According to Wafa, the Palestinian news agency, Abbas expressed hope that renewed talks with Israel would prove successful. He thanked Ban for the support the UN was giving the Palestinians, and praised the efforts by the US administration in bringing Israel back to the negotiating table.
A day earlier, Israelis and Palestinians held a second round of talks on the terms of a Palestinian state and an end-of-conflict peace accord. The talks came amid Israeli announcements of plans to promote the construction of more than 2,000 new settlement apartments.

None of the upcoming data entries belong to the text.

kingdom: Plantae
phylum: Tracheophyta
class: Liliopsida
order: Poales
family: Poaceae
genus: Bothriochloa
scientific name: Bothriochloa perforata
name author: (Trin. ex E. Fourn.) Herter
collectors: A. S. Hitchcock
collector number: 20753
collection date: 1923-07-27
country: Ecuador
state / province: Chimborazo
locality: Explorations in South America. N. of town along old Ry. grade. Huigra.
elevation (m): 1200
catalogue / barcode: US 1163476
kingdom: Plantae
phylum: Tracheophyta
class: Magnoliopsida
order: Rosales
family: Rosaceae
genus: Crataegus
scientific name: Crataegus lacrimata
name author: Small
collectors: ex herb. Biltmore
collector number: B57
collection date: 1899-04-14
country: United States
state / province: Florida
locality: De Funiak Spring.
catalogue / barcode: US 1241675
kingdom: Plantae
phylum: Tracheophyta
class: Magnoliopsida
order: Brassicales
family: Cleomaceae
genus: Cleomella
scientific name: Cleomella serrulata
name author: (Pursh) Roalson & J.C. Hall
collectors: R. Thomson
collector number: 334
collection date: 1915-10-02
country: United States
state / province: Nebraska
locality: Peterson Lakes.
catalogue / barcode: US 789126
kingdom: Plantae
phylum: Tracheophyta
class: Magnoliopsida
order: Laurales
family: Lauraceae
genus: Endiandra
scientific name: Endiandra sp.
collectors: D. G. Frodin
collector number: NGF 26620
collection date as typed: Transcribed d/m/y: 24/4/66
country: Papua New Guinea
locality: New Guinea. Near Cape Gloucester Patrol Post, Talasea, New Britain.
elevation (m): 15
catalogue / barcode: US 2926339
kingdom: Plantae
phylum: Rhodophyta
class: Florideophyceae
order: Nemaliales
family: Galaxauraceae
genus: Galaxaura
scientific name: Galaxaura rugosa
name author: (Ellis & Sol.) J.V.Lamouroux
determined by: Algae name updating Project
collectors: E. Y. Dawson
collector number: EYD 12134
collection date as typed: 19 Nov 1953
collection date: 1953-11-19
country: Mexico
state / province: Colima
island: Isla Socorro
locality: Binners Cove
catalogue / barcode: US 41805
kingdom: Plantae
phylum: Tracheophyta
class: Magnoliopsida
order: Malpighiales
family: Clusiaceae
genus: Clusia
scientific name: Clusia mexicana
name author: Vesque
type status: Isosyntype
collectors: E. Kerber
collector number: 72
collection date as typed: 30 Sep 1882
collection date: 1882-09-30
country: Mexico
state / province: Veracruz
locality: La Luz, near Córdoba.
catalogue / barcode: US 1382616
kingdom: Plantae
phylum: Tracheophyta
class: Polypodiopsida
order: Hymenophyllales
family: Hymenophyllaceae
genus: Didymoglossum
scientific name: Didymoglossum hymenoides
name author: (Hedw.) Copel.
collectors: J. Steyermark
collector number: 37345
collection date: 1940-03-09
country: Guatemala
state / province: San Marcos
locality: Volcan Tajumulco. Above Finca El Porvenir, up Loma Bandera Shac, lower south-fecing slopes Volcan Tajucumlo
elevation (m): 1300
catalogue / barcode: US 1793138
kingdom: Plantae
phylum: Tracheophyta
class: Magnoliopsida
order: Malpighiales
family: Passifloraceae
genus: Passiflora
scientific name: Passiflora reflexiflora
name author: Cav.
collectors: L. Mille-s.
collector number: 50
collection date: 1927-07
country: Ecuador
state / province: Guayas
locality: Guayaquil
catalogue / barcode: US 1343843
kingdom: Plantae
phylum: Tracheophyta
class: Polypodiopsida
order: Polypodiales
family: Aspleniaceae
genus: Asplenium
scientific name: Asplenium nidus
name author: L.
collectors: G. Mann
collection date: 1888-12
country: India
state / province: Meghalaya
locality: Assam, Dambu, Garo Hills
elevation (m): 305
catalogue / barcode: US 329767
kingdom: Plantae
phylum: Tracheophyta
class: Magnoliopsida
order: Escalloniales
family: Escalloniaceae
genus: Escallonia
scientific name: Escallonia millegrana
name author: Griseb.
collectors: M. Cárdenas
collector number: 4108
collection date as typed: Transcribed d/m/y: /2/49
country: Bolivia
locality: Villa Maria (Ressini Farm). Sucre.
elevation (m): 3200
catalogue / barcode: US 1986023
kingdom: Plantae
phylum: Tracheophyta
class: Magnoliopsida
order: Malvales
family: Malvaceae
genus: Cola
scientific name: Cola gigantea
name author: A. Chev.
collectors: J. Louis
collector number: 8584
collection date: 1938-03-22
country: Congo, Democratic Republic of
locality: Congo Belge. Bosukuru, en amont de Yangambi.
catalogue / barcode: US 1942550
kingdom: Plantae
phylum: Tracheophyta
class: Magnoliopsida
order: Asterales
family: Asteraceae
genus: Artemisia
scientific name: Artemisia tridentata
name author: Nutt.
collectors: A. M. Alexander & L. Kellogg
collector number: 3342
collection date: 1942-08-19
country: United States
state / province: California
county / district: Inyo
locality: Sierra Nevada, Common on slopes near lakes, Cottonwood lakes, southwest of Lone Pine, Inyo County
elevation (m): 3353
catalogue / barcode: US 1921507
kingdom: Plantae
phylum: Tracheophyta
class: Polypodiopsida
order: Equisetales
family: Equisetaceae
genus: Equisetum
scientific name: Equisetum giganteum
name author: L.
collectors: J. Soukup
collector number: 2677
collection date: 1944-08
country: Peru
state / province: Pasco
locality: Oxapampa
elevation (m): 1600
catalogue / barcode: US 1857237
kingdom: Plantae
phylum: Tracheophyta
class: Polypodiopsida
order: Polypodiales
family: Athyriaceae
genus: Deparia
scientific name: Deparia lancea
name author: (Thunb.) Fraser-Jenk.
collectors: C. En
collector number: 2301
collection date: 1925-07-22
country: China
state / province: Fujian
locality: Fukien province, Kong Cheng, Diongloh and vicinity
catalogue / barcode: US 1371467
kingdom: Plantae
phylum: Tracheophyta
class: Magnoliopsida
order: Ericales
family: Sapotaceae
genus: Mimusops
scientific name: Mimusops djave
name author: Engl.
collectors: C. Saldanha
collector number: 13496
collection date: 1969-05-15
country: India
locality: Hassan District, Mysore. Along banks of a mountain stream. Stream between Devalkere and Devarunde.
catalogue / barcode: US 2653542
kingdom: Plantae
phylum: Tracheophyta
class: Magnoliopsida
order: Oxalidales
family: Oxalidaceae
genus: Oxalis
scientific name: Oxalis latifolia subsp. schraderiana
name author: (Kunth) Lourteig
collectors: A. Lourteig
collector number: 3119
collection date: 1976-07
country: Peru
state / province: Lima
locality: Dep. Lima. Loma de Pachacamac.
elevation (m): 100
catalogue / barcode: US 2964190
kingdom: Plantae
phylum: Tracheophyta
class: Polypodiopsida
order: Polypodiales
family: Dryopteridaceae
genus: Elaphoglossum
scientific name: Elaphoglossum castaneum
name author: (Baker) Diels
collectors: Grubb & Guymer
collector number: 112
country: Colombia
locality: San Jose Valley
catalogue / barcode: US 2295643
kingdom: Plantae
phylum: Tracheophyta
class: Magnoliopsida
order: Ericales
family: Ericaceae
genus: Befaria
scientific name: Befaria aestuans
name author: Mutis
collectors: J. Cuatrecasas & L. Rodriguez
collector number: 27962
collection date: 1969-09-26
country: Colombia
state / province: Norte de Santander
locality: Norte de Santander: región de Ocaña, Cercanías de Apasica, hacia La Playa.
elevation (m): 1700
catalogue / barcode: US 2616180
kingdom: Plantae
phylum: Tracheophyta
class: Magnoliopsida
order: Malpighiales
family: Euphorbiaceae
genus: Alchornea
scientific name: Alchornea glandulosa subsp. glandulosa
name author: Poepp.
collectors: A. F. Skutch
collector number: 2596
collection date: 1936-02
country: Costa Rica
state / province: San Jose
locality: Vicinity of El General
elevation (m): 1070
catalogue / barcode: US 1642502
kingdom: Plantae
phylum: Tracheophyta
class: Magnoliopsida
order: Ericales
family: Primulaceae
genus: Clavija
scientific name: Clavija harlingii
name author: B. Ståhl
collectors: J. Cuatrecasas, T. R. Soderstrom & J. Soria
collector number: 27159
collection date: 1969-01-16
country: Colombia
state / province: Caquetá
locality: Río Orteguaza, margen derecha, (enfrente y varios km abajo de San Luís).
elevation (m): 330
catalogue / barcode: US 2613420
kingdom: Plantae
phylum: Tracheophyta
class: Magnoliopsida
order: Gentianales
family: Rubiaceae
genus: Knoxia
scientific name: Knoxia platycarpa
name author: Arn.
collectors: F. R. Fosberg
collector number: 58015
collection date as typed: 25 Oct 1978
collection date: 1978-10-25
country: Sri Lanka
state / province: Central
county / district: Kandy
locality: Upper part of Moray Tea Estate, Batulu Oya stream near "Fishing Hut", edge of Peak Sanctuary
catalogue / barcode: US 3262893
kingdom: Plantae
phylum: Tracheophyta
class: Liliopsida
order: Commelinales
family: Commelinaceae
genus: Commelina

Under US pressure, Abbas eventually agreed to return to talks without a settlement freeze, though the Palestinian leader’s aides have said the Obama administration assured them it would try to restrain Israeli construction over the Green Line. Amid expectations of a slowdown, Jerusalem’s recent announcements about new settlement plans prompted particular anger among Palestinian negotiators. Israeli officials argued that much of the new construction is planned in areas Israel expects to keep in any peace deal.
As a goodwill gesture before negotiations restarted, Israel agreed to release 104 Palestinians who had been convicted of terrorist activity against Israel before the Oslo agreement of 1993. On Tuesday night, one day before the resumption of talks in Jerusalem, the first 26 prisoners were freed — 11 to the West Bank and 15 to the Hamas-controlled Gaza Strip.
The US hopes Israelis and Palestinians can reach a deal within nine months, though expectations on all sides are low.
Standing alongside Ban, Abbas said all key issues were addressed in Wednesday’s talks, adding that “we can’t say that we have achieved or not achieved progress because we are still at the beginning.”
Ban arrived in Ramallah after first meeting with King Abdullah II in Jordan. The visit marked his first to the region since the UN General Assembly recognized the Palestinian Authority’s status as a nonmember observer state last November.
Ban also participated in a model UN event with a video link to Gaza and visited the grave of late Palestinian leader Yasser Arafat. He is scheduled to meet with Prime Minister Benjamin Netanyahu in Israel on Friday.